Budaya patriarki dan stigma negatif kaum feminis

3K 843 161
                                    

— Budaya patriarki dan stigma negatif kaum feminis

Ups! Gambar ini tidak mengikuti Pedoman Konten kami. Untuk melanjutkan publikasi, hapuslah gambar ini atau unggah gambar lain.

— Budaya patriarki dan stigma negatif kaum feminis

Jas mahal memang terasa berbeda, kainnya tidak membuat Malik gerah dan juga gesekannya membuat tidak membuat kulitnya merasa tidak nyaman.

Laki-laki itu mematut dirinya sekali lagi di pantulan kaca mobil Siwi yang terparkir, Malik mengagumi gaya rambutnya ditata apik oleh Siwi. Kemeja bermotif catur di dalam jasnya terlihat elegant meski Harun sempat meledek motif yang katanya popular dikalangan jamet snack video itu.

Tapi lihat, harus Malik akui ia mirip dengan anak pengusaha kaya yang dimanjakan uang sejak kecil dan tumbuh menjadi bangsat yang pindah berkala dari club ke club lain— oke lupakan, itu hanya imajinasinya. Mungkin karena bergaul sepuluh harian dengan Siwi  yang seorang penulis membuatnya juga ikut jago membuat konsep cerita di kepalanya.

"Kak— eh Widia," Malik mengoreksi panggilannya, ah ia tidak terbiasa tidak menyematkan 'kak' di depan nama orang yang lebih tua darinya.

"Masuk sekarang?"

Siwi masih memperhatikan Malik secara saksama dari kaki hingga ujung rambut, gadis itu lalu mengangguk-angguk melihat laki-laki itu begitu sempurna dibalik semua barang-barang pilihannya.

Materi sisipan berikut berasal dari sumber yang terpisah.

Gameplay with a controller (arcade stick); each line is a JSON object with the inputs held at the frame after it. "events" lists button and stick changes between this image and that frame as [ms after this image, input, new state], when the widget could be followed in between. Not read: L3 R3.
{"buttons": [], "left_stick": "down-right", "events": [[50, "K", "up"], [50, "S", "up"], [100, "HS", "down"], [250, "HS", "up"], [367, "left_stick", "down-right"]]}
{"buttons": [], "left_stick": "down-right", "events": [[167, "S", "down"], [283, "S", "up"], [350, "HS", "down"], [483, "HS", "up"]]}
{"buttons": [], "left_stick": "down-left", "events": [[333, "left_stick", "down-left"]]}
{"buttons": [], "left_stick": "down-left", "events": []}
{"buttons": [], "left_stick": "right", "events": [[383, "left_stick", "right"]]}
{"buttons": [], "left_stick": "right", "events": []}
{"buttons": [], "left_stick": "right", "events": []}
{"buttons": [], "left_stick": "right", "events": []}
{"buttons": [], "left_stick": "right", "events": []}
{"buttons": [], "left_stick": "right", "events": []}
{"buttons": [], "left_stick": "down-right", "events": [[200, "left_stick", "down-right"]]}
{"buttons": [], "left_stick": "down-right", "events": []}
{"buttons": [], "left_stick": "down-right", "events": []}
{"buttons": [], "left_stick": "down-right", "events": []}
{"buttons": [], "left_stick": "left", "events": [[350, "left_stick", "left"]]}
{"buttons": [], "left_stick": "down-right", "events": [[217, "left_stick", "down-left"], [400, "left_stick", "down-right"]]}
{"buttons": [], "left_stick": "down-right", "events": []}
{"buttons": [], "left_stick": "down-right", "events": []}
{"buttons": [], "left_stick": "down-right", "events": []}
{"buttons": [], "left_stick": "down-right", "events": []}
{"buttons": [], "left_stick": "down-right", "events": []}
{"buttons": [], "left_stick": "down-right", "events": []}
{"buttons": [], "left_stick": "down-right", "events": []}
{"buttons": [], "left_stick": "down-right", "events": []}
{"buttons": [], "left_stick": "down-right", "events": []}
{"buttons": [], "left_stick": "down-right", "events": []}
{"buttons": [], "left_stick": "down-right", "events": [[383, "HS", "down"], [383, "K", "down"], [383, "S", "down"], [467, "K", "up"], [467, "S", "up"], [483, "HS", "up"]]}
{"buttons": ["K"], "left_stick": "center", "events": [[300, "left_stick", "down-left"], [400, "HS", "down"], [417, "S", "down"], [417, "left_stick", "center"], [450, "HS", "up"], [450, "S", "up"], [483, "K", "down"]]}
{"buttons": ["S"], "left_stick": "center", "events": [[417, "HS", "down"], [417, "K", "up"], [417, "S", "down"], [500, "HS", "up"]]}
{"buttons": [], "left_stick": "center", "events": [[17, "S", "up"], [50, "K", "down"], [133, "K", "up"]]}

Tubuh tegap, bahu lebar, badan yang benar-benar jadi, dan wajah yang mendukung semua proporsi itu, ditambah wangi parfum yang meski Siwi tahu harganya tidak seberapa— tapi begitu cairan wangi itu menyentuh kulit Malik maka bau maskulin yang sexy akan mengacak indera penciumannya.

"Yuk."

Lalu saat Siwi mendahuluinya Malik baru sadar, gaun dusty blue yang digunakan kakak gulanya terbuka penuh dibagian punggung.

Jangan lupakan betapa ketatnya fabric itu membungkus dan membentuk tubuh Siwi— ah kenapa juga gaun itu harus robek sampai paha? Kakak gulanya itu niat pakai baju gak sih?

"Hah?" Mulut Malik terbuka lebar.

Perasaan saat di kosnya tadi Siwi menggunakan luaran seperti breasted blazer. Lalu kenapa  tiba-tiba ia bertelanjang punggung seperti itu?

"Kak— eh Widia! Kamu gak mau ganti baju dulu? Maksud aku,"

Malik meringis, tone dominantnya berganti bisik yang manja sama seperti Malik biasanya.

"Kakkkk itu kebuka banget tau. Tuh paha sama punggung kakak kemana-mana! Mana rambut kakak digulung gitu. Lihat nih ya nih punggung—"

Malik menghentikan ocehannya begitu melihat bekas jahitan digaris punggung Siwi. Ia teringat cerita gadis itu jatuh dari top wall dan menderita cedera tulang punggung yang serius hingga mengakibatkan Siwi tidak bisa duduk terlalu lama karena akan kesakitan nantinya.

"Itu bekas operasi." Sambar Siwi.

"Gak apa-apa dilihat orang?"

Siwi malah terkekeh, jika tidak mengingat ia sudah susah payah berperang dengan catok demi rambut badai Malik— ia akan mengacak rambut itu sebagai sasaran gemas seperti biasa.